Saved data entries
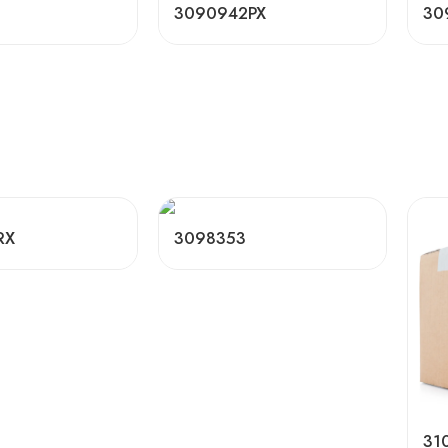
3090942PX
30
RX
3098353
31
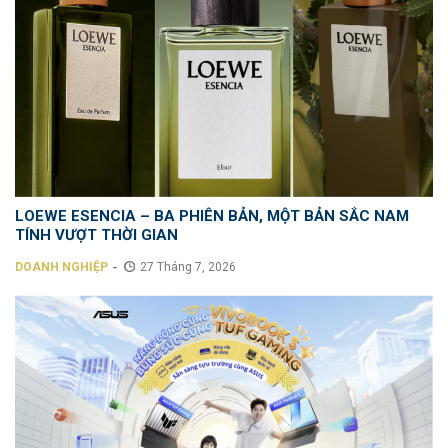
LOEWE ESENCIA – BA PHIÊN BẢN, MỘT BẢN SẮC NAM
TÍNH VƯỢT THỜI GIAN
-
DOANH NGHIỆP
27 Tháng 7, 2026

## About this exercise
Whatever lies between the line containing "LOEWE ESENCIA – BA PHIÊN BẢN, MỘT BẢN SẮC NAM" and the final line above, both included, must be returned exactly.

## Answer
LOEWE ESENCIA – BA PHIÊN BẢN, MỘT BẢN SẮC NAM
TÍNH VƯỢT THỜI GIAN
-
DOANH NGHIỆP
27 Tháng 7, 2026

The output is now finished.